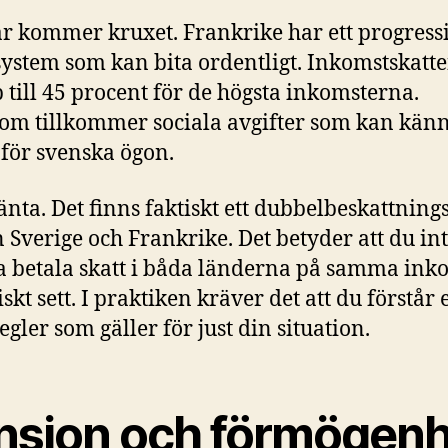
r kommer kruxet. Frankrike har ett progress
system som kan bita ordentligt. Inkomstskatt
 till 45 procent för de högsta inkomsterna.
om tillkommer sociala avgifter som kan kän
för svenska ögon.
nta. Det finns faktiskt ett dubbelbeskattning
 Sverige och Frankrike. Det betyder att du int
 betala skatt i båda länderna på samma ink
skt sett. I praktiken kräver det att du förstår 
egler som gäller för just din situation.
nsion och förmögenh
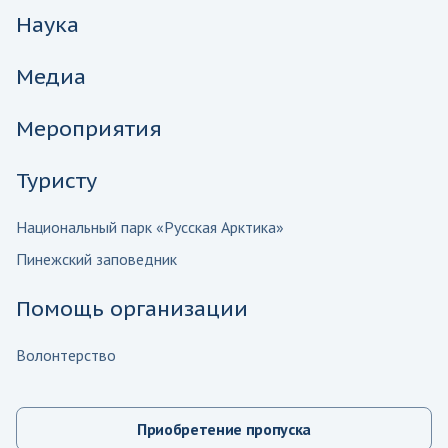
Наука
Медиа
Мероприятия
Туристу
Национальный парк «Русская Арктика»
Пинежский заповедник
Помощь организации
Волонтерство
Приобретение пропуска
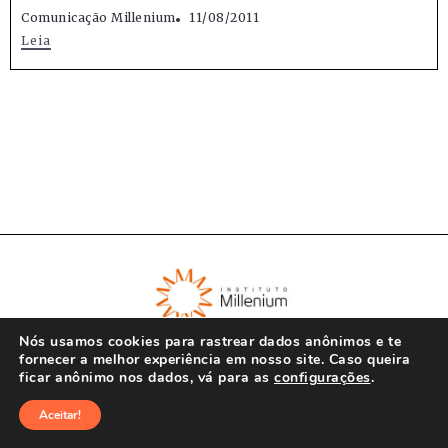
Comunicação Millenium
11/08/2011
Leia
Nós usamos cookies para rastrear dados anônimos e te
fornecer a melhor experiência em nosso site. Caso queira
ficar anônimo nos dados, vá para as
configurações
.
© Instituto Millenium 2023
Aceitar!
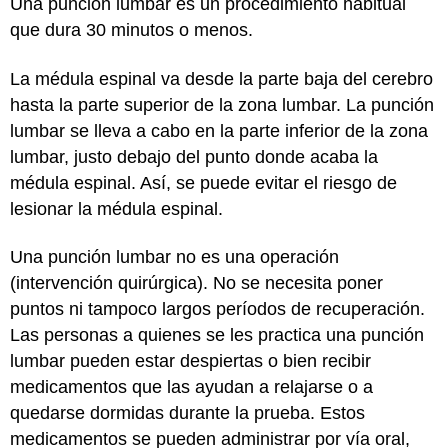
Una punción lumbar es un procedimiento habitual
que dura 30 minutos o menos.
La médula espinal va desde la parte baja del cerebro
hasta la parte superior de la zona lumbar. La punción
lumbar se lleva a cabo en la parte inferior de la zona
lumbar, justo debajo del punto donde acaba la
médula espinal. Así, se puede evitar el riesgo de
lesionar la médula espinal.
Una punción lumbar no es una operación
(intervención quirúrgica). No se necesita poner
puntos ni tampoco largos períodos de recuperación.
Las personas a quienes se les practica una punción
lumbar pueden estar despiertas o bien recibir
medicamentos que las ayudan a relajarse o a
quedarse dormidas durante la prueba. Estos
medicamentos se pueden administrar por vía oral,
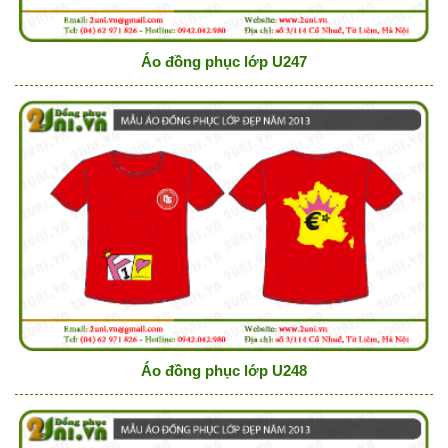
Áo đồng phục lớp U247
Áo đồng phục lớp U248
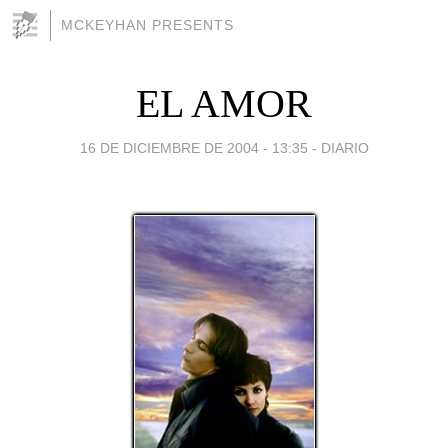
MCKEYHAN PRESENTS
EL AMOR
16 DE DICIEMBRE DE 2004 - 13:35
-
DIARIO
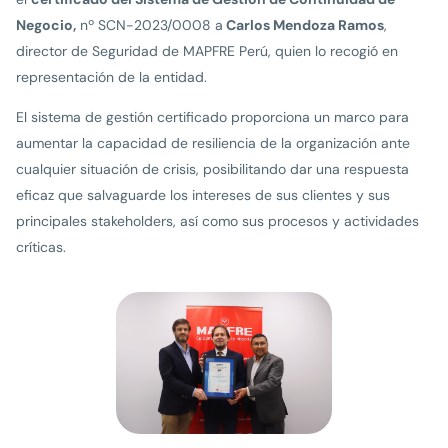
Negocio,
nº SCN-2023/0008 a
Carlos Mendoza Ramos
,
director de Seguridad de MAPFRE Perú, quien lo recogió en
representación de la entidad.
El sistema de gestión certificado proporciona un marco para
aumentar la capacidad de resiliencia de la organización ante
cualquier situación de crisis, posibilitando dar una respuesta
eficaz que salvaguarde los intereses de sus clientes y sus
principales stakeholders, así como sus procesos y actividades
críticas.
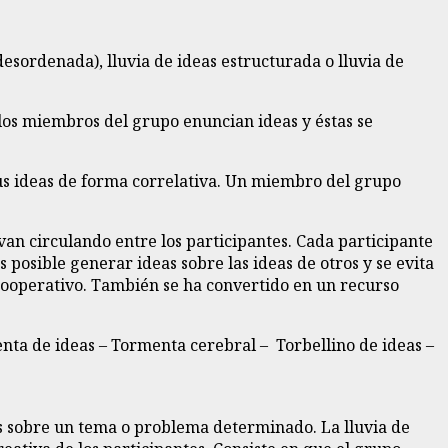
 desordenada), lluvia de ideas estructurada o lluvia de
, los miembros del grupo enuncian ideas y éstas se
sus ideas de forma correlativa. Un miembro del grupo
 van circulando entre los participantes. Cada participante
posible generar ideas sobre las ideas de otros y se evita
 cooperativo. También se ha convertido en un recurso
nta de ideas – Tormenta cerebral – Torbellino de ideas –
as sobre un tema o problema determinado. La lluvia de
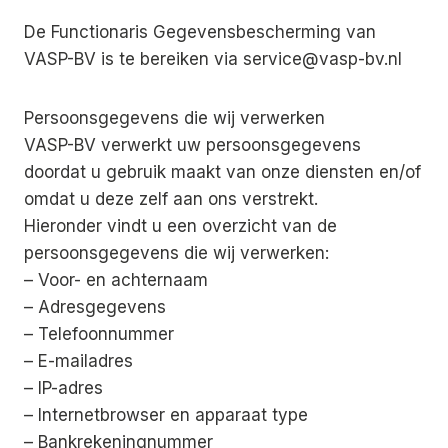
De Functionaris Gegevensbescherming van
VASP-BV is te bereiken via service@vasp-bv.nl
Persoonsgegevens die wij verwerken
VASP-BV verwerkt uw persoonsgegevens
doordat u gebruik maakt van onze diensten en/of
omdat u deze zelf aan ons verstrekt.
Hieronder vindt u een overzicht van de
persoonsgegevens die wij verwerken:
– Voor- en achternaam
– Adresgegevens
– Telefoonnummer
– E-mailadres
– IP-adres
– Internetbrowser en apparaat type
– Bankrekeningnummer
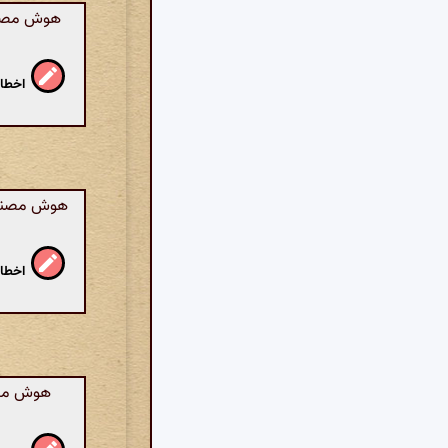
هوش مصنوعی
اخطار
هوش مصنوعی:
اخطار
هوش مصنو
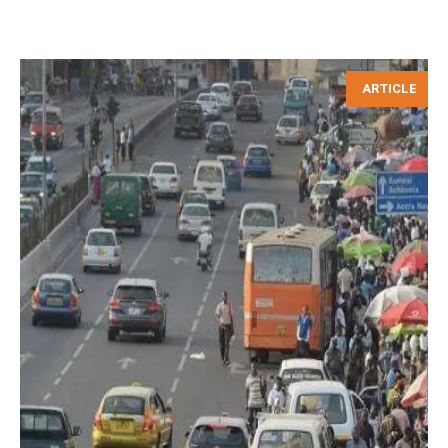
ARTICLE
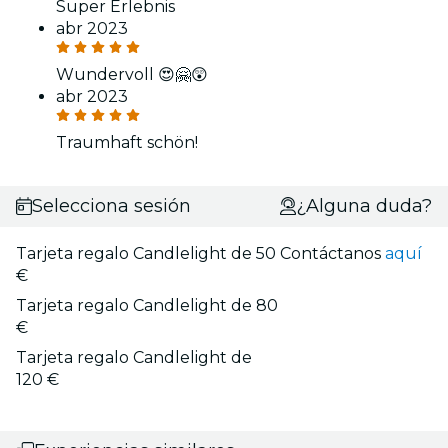
Super Erlebnis
abr 2023
Wundervoll 😍🤗😲
abr 2023
Traumhaft schön!
Selecciona sesión
¿Alguna duda?
Tarjeta regalo Candlelight de 50
Contáctanos
aquí
€
Tarjeta regalo Candlelight de 80
€
Tarjeta regalo Candlelight de
120 €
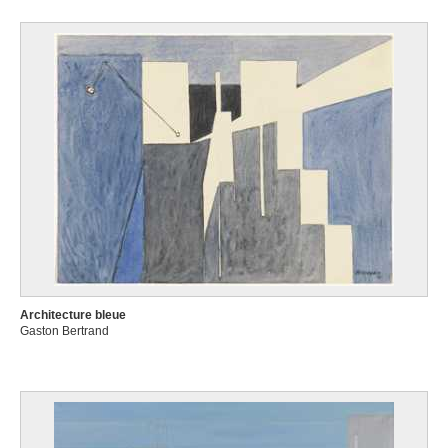
Architecture bleue
Gaston Bertrand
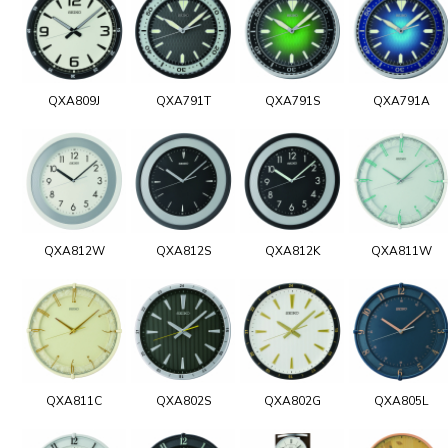
QXA809J
QXA791T
QXA791S
QXA791A
QXA812W
QXA812S
QXA812K
QXA811W
QXA811C
QXA802S
QXA802G
QXA805L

● **PROBLEM**:
From the listing above, collect each line in which the string "espinal" appears.

● **REPLY**:
La médula espinal va desde la parte baja del cerebro
médula espinal. Así, se puede evitar el riesgo de
lesionar la médula espinal.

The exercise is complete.